>> But maybe worse, is that it is status quo to tune hyper-parameters on test da...

godelski · on May 30, 2023

Oh yeah, those are great papers, which I wish more people read. (I'll never not laugh at the journal name) I'll add this too[0] since it seems to be highly missed. But as far as validation sets, I have a hard time convincing anyone I talk to that tuning on test data is information leakage. I've also had issues with discussing people (even outside my lab, even at big schools/labs) what "uncurated samples" means. I say "you sample batch and show that" they say you can sample multiple batches and pick the best one... So this is the same kind of thinking and shows why evaluating generative papers is so difficult.

Fwiw, I blame the conferences for this. We have too many papers to review, too few people to review, and a system that isn't even good at selecting people from the pool of reviewers (I got 0 reviews to do, my coworker got 6 ¯\_(ツ)_/¯). Quality control on reviewers is non existent and ACs don't check that they follow reviewing rules. This results in a situation where I cannot think where it isn't in your advantage to be an evil reviewer: reject everything, be lazy about it. So we promote benchmarkism and abstract everything and everything so that nothing is novel (before we talk about collusion and ethics violations). Without a radical change I don't think the system will work anymore. There's too much incentive to cheat and play dirty now.

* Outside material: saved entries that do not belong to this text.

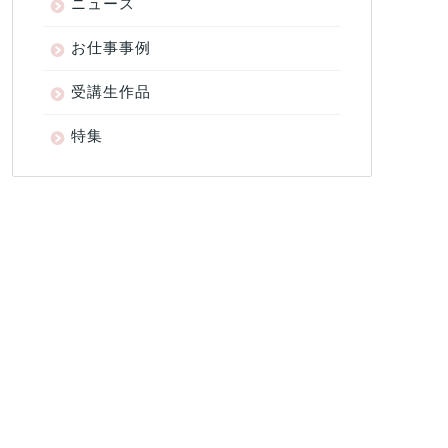
ニュース
お仕事事例
受講生作品
特集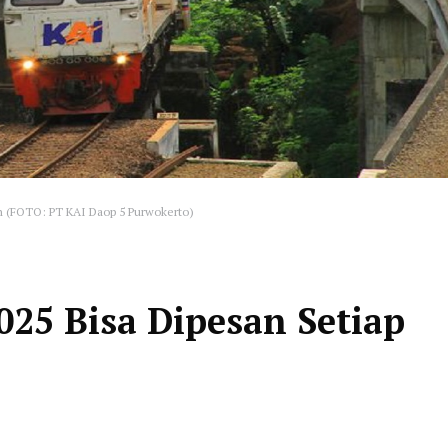
h (FOTO: PT KAI Daop 5 Purwokerto)
025 Bisa Dipesan Setiap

For my paper, all that stuff was in the appendix fwiw. Since it is a generative paper I took my chance to do a deep sample analysis (even inventing a new technique) to analyze the biases in different models and noting key indicators that were visible to the eye. So of course I had a small discussion about how FID is limited (see [1,2], [2] isn't deep enough though) and will not capture these differences. These differences matter when you're pushing the edge of the maximum FID on the dataset, which is not 0 as many people think[3]. I do feel like it is my duty as a researcher to stick my flag in the ground and point out how we need to do things better. (I do think it also made the paper much clearer and got good feedback from my colleagues fwiw) That is what research is after all. Research requires nuance, and if we're being honest, that shouldn't be something I have to say. People should deeply understand their metrics (not just for evaluating models, but works). The system is just too noisy right now to be meaningful imo.

[0] A note on the evaluation of generative models: http://arxiv.org/abs/1511.01844

[1] Improved Precision and Recall Metric for Assessing Generative Models: https://arxiv.org/abs/1904.06991 (original is good too: https://arxiv.org/abs/1806.00035)

[2] The Role of ImageNet Classes in Fréchet Inception Distance: https://arxiv.org/abs/2203.06026

[3] Fwiw, train vs test set in CIFAR10 has FID 3.15 and FFHQ256 top 10k vs bottom 60k is 2.25 (which current top paper beats, but that's 50k gen samples vs 50k random dataset samples). These of course have biases though since the sizes are unequal but since FID is distributional it does give us some strong clues about the variance in the datasets. My paper didn't go this far though.